Give back a single figure: the number of lines in the entries below that contain "topic".

(Data section)

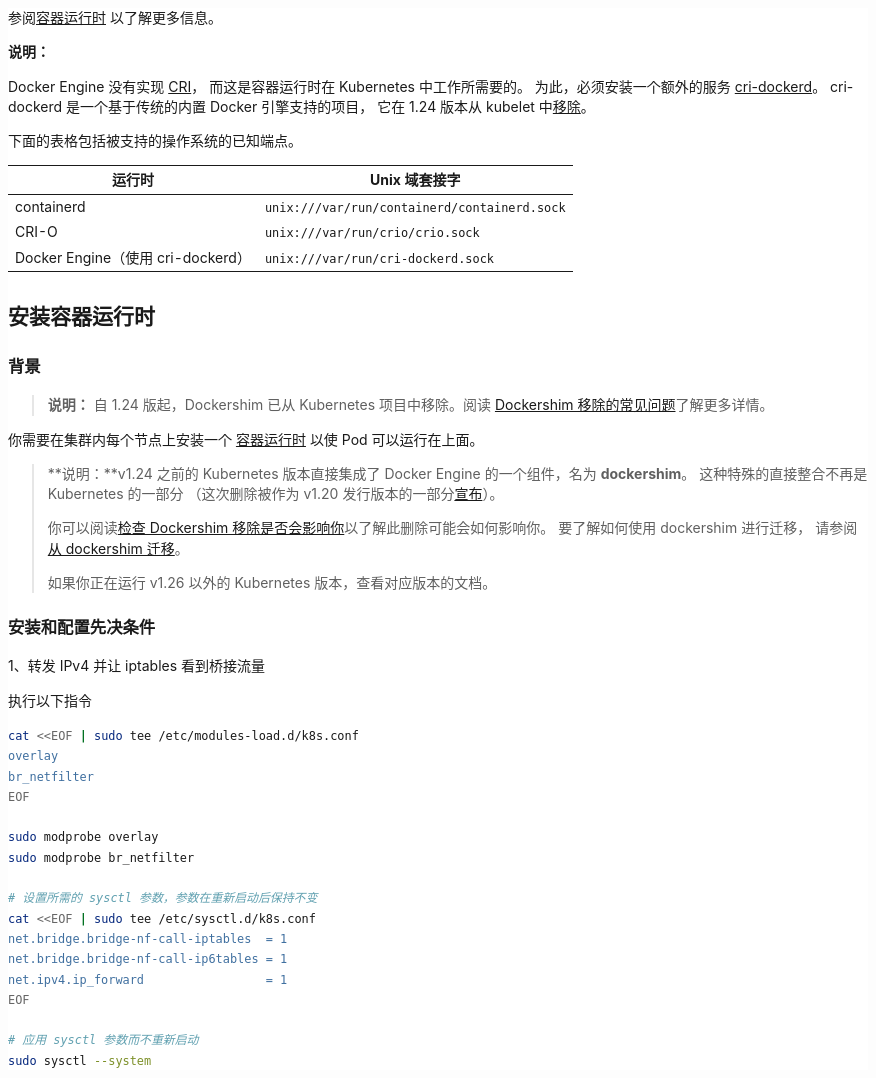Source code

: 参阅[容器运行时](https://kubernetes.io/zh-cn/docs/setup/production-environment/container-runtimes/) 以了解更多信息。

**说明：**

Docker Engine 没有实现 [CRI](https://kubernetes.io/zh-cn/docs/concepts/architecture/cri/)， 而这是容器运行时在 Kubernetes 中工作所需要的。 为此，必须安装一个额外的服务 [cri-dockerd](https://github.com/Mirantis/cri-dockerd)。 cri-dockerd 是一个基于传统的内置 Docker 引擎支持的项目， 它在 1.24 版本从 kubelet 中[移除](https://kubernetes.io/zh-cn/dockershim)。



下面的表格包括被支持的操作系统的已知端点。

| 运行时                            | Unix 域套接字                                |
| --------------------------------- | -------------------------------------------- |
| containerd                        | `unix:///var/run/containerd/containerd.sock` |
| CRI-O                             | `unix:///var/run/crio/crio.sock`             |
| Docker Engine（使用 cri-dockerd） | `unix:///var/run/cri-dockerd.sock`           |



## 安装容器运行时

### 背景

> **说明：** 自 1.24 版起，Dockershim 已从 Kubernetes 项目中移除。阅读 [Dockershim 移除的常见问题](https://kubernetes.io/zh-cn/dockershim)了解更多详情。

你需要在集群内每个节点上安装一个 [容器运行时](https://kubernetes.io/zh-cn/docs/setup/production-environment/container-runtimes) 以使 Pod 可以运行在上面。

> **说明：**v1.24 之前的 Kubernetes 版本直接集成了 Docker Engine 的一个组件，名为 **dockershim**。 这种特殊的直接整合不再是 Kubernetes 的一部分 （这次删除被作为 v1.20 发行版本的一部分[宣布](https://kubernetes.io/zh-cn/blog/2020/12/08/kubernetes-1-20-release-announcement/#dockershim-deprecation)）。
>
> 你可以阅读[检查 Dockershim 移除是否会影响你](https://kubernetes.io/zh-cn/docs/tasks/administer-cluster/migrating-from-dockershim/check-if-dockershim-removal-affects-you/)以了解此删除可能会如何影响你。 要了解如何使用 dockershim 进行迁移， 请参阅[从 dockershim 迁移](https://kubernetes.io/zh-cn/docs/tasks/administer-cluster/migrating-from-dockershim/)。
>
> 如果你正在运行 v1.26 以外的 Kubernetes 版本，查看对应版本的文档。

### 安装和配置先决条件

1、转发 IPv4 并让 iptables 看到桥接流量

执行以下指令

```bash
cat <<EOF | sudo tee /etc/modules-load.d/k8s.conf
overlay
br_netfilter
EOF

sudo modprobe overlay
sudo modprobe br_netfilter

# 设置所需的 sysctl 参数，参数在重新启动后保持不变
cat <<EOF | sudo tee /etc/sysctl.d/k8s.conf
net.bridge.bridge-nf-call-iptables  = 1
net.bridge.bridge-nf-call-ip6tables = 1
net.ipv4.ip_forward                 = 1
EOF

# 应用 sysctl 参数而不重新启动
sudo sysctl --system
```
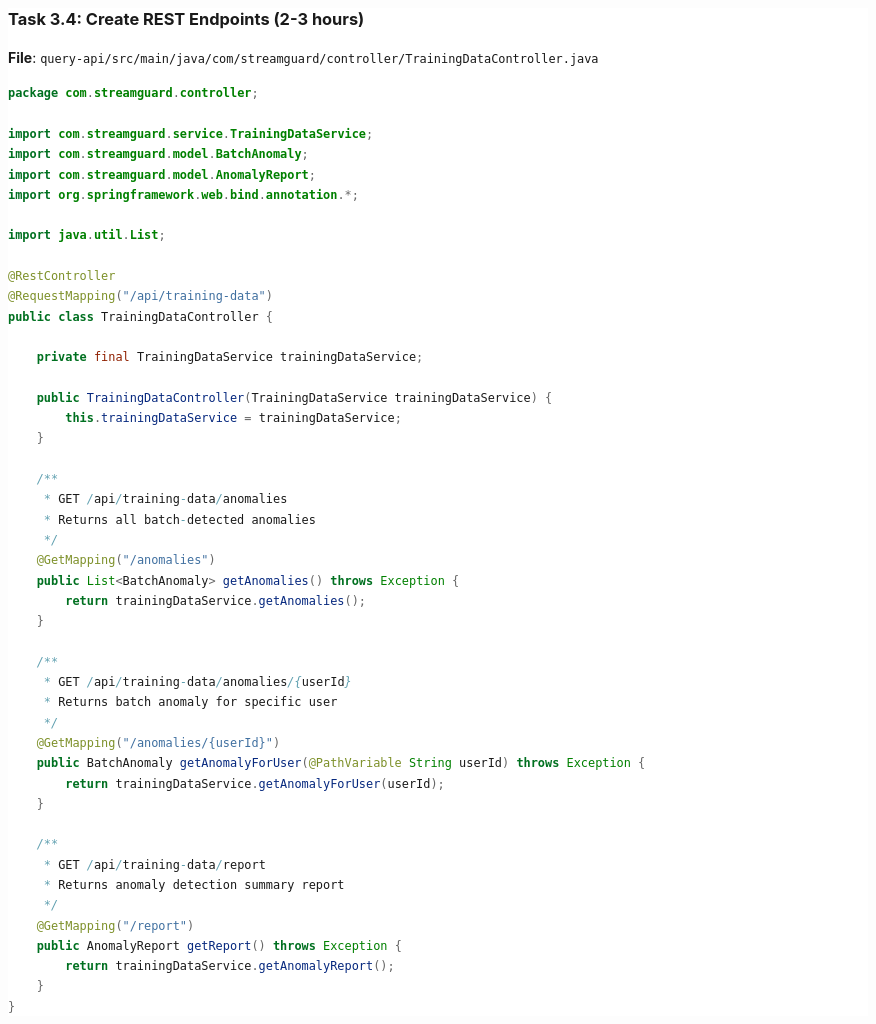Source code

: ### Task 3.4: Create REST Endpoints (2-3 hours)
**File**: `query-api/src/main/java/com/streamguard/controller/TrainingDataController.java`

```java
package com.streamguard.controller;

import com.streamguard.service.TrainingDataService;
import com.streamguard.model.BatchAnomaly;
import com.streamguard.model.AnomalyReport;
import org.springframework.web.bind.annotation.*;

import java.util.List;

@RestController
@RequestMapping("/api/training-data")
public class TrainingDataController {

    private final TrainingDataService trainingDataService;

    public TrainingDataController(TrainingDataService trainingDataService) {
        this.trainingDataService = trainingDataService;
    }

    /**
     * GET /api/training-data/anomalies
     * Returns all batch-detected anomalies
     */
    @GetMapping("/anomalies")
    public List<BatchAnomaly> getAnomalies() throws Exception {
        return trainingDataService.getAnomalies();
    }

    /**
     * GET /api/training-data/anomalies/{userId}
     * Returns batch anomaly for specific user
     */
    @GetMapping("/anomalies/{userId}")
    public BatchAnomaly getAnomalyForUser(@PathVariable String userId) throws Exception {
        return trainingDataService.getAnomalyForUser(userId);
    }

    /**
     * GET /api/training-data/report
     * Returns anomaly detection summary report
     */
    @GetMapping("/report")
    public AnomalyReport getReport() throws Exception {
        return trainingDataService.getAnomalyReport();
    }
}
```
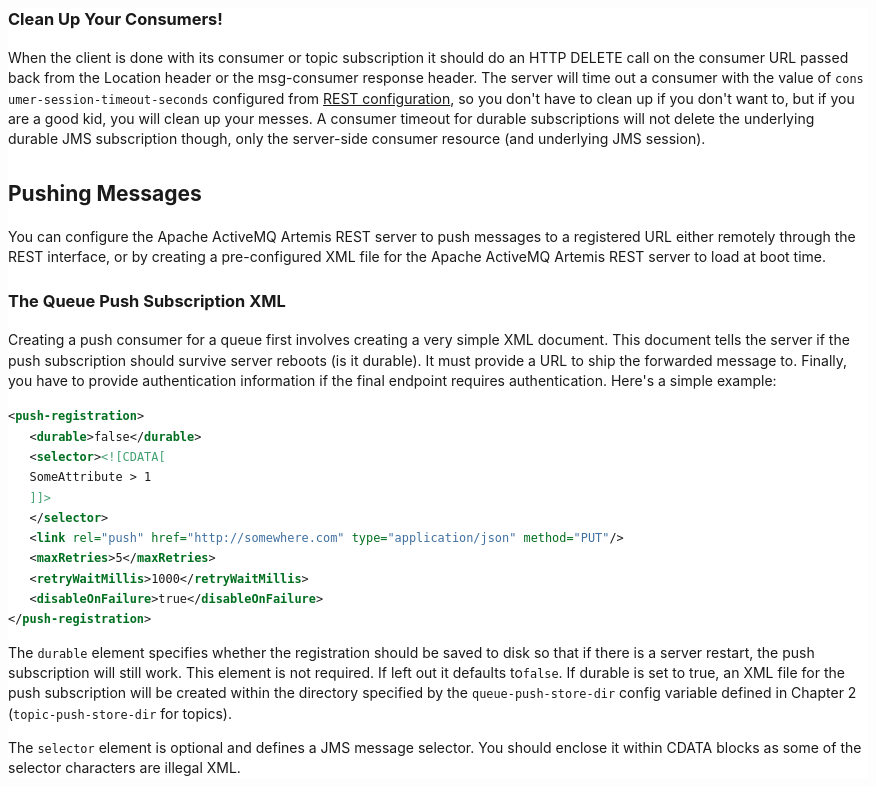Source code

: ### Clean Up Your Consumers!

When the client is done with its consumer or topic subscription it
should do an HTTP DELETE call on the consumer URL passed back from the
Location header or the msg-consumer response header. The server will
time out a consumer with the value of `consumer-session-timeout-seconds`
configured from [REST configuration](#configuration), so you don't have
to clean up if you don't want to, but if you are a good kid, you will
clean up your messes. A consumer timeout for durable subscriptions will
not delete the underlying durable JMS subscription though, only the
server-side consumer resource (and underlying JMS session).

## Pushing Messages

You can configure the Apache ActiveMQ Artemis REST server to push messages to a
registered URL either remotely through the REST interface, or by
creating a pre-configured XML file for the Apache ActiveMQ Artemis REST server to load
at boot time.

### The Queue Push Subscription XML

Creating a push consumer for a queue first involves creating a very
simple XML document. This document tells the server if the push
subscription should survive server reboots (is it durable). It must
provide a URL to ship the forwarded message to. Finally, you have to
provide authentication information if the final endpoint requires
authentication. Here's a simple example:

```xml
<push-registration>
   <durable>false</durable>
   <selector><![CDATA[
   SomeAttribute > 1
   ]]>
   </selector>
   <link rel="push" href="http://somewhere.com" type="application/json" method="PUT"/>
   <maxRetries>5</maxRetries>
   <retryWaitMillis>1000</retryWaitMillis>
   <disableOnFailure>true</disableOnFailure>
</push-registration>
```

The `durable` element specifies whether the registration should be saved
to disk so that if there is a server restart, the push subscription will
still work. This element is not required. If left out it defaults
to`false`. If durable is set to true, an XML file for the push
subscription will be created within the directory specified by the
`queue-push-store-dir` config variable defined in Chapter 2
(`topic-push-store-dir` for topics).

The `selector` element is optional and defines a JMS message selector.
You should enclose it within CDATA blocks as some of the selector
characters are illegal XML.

(End Data section)

Response to this exercise: 2